Page-level text extractions:
────────────────────────────────────────

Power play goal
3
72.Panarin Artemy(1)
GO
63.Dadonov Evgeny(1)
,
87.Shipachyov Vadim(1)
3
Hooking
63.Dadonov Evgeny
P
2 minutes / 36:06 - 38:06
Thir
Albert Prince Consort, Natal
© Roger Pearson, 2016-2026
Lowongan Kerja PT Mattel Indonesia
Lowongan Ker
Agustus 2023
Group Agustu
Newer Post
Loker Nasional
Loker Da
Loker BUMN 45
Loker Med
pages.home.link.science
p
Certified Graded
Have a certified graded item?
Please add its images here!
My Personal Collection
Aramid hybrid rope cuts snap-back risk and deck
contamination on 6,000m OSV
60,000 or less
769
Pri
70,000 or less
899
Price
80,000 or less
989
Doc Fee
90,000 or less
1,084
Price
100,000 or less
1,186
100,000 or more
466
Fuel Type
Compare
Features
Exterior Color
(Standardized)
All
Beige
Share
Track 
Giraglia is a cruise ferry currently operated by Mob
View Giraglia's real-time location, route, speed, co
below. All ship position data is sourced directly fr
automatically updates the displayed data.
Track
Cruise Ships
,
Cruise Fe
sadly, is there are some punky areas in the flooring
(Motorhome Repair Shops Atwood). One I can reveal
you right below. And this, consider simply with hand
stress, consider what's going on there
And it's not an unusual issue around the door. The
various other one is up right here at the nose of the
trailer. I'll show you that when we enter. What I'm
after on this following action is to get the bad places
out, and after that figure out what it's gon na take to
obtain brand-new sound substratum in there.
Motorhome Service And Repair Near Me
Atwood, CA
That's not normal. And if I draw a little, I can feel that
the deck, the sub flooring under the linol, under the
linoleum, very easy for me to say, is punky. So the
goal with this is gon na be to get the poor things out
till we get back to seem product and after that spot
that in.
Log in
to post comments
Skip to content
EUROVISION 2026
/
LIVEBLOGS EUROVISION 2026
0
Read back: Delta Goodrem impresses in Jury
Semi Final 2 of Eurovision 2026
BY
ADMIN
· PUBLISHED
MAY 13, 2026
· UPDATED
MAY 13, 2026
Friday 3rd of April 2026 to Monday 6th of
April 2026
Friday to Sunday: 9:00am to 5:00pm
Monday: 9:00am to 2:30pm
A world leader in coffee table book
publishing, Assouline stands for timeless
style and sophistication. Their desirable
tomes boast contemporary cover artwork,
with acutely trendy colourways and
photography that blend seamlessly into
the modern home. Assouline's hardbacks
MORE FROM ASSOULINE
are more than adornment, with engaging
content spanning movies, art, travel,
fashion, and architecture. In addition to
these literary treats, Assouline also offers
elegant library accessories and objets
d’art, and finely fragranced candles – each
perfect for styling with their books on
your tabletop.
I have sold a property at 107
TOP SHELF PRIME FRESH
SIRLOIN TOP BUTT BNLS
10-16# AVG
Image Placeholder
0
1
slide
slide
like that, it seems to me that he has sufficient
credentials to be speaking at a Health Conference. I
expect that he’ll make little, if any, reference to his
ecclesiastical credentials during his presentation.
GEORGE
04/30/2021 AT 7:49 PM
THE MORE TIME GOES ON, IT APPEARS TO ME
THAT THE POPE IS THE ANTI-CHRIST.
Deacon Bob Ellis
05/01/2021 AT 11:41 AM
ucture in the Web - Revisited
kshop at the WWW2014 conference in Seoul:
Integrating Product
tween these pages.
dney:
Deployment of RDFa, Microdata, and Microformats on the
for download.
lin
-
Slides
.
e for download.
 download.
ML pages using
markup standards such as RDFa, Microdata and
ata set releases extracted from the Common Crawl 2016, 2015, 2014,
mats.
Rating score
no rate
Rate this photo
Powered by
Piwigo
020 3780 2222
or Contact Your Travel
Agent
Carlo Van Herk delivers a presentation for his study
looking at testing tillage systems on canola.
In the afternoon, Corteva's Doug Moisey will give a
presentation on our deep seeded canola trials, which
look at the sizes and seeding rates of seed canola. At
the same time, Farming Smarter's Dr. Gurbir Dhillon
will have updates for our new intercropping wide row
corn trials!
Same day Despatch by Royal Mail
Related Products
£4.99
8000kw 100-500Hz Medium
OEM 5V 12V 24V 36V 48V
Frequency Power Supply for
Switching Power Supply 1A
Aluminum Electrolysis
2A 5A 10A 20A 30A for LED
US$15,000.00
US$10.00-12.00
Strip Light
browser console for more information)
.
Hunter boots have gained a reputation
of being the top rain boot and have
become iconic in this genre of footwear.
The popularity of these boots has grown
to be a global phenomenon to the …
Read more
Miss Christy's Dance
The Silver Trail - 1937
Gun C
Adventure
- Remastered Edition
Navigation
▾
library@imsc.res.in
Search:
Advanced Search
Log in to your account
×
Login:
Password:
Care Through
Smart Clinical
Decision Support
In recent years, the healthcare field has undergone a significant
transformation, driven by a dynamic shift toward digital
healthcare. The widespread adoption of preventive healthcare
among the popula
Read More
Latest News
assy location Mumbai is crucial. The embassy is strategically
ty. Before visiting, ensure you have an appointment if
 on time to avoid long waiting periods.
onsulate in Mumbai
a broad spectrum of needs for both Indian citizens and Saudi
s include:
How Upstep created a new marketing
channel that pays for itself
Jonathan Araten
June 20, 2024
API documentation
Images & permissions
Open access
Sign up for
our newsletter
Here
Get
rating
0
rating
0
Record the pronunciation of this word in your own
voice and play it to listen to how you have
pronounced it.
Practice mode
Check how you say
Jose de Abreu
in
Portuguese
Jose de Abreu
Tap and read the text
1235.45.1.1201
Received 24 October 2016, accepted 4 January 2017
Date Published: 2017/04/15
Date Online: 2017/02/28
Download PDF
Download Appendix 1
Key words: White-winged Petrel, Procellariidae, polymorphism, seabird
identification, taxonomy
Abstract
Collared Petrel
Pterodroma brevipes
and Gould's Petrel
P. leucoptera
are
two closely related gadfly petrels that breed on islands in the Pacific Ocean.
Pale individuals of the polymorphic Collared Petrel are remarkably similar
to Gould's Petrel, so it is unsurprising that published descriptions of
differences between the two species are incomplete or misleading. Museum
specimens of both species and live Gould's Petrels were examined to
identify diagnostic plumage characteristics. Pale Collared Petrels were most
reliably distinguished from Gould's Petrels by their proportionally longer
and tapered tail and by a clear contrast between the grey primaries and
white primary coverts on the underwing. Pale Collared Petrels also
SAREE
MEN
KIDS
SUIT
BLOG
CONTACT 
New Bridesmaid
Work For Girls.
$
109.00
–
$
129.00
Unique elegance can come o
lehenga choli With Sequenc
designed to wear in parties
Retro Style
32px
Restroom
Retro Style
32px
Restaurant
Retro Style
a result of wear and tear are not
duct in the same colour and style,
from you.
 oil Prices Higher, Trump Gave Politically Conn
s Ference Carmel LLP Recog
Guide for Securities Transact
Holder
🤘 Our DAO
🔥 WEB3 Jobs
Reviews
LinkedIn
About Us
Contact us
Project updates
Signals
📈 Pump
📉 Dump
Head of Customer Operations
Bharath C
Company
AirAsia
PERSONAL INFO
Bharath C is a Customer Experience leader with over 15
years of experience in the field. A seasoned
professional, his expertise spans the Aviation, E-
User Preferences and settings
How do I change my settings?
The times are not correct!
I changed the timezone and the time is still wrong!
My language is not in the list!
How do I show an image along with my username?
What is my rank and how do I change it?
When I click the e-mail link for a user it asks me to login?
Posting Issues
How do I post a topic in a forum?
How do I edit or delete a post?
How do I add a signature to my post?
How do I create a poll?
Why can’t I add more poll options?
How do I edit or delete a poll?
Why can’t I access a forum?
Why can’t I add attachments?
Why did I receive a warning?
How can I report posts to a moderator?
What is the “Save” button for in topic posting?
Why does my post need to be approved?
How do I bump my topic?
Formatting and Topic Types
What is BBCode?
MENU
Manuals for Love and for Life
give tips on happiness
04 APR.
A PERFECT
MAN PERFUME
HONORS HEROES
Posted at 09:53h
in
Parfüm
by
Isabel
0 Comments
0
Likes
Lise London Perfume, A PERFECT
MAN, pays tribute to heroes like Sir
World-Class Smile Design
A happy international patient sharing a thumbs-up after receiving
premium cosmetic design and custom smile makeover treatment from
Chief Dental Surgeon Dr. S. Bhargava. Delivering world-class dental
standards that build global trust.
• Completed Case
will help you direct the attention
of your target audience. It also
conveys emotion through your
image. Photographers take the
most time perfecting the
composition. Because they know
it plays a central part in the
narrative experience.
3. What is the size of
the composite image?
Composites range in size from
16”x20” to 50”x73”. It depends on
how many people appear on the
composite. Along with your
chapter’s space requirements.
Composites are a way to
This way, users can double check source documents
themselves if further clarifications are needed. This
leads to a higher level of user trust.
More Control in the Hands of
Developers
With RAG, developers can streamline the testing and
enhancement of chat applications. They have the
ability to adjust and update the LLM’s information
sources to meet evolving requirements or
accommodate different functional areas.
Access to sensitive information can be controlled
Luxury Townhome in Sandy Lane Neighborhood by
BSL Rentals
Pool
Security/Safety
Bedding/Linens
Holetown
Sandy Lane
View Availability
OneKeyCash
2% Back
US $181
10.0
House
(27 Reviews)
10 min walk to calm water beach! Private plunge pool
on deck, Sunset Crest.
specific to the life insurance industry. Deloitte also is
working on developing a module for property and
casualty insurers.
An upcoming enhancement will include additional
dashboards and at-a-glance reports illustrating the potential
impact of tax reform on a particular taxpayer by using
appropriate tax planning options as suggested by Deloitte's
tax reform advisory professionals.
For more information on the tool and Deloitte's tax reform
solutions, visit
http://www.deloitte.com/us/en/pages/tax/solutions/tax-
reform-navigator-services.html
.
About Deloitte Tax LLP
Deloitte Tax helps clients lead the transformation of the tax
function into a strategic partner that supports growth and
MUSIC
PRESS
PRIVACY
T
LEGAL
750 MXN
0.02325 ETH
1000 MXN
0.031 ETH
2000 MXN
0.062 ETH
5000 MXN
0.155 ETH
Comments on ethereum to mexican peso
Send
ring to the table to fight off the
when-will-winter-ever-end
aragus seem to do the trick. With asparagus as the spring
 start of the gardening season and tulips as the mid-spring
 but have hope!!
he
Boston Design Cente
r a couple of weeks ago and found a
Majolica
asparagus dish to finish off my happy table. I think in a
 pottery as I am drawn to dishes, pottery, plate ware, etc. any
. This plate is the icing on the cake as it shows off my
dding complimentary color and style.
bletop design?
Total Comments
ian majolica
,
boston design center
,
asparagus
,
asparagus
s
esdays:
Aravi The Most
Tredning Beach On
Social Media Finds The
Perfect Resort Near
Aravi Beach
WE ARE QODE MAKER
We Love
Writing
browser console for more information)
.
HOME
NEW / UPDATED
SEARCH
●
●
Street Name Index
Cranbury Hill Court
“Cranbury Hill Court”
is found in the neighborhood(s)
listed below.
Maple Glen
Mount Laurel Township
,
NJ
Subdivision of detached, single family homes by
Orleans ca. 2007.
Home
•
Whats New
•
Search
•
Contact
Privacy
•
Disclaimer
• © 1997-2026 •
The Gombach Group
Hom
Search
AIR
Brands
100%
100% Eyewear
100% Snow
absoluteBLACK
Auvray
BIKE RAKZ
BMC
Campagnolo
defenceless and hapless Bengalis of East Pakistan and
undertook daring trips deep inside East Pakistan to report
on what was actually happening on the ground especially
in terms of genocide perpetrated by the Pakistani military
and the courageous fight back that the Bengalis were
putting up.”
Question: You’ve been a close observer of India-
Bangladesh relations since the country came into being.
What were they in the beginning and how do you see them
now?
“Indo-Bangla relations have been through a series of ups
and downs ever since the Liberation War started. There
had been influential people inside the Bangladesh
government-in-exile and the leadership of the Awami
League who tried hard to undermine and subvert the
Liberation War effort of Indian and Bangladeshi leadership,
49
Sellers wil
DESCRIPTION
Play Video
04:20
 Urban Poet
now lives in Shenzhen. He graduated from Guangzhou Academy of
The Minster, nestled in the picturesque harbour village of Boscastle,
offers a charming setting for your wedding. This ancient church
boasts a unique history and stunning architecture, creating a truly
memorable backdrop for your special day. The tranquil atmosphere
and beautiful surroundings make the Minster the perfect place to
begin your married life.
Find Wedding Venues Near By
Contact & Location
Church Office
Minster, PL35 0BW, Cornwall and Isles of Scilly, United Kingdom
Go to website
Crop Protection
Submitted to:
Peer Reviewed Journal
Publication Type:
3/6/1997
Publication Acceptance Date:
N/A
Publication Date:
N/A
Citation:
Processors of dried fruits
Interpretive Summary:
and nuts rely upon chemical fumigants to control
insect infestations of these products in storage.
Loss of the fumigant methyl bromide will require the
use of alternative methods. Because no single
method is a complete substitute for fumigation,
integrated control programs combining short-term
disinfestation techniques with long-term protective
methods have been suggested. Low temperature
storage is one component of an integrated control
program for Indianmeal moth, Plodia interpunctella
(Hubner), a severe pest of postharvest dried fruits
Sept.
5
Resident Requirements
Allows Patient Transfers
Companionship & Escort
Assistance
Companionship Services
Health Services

────────────────────────────────────────

Exercise:
Could you return exactly the lines above from the line with "Perfect Resort Near" to the line with "listed below.", both included, and nothing else?

Output below:
Perfect Resort Near
Aravi Beach
WE ARE QODE MAKER
We Love
Writing
browser console for more information)
.
HOME
NEW / UPDATED
SEARCH
●
●
Street Name Index
Cranbury Hill Court
“Cranbury Hill Court”
is found in the neighborhood(s)
listed below.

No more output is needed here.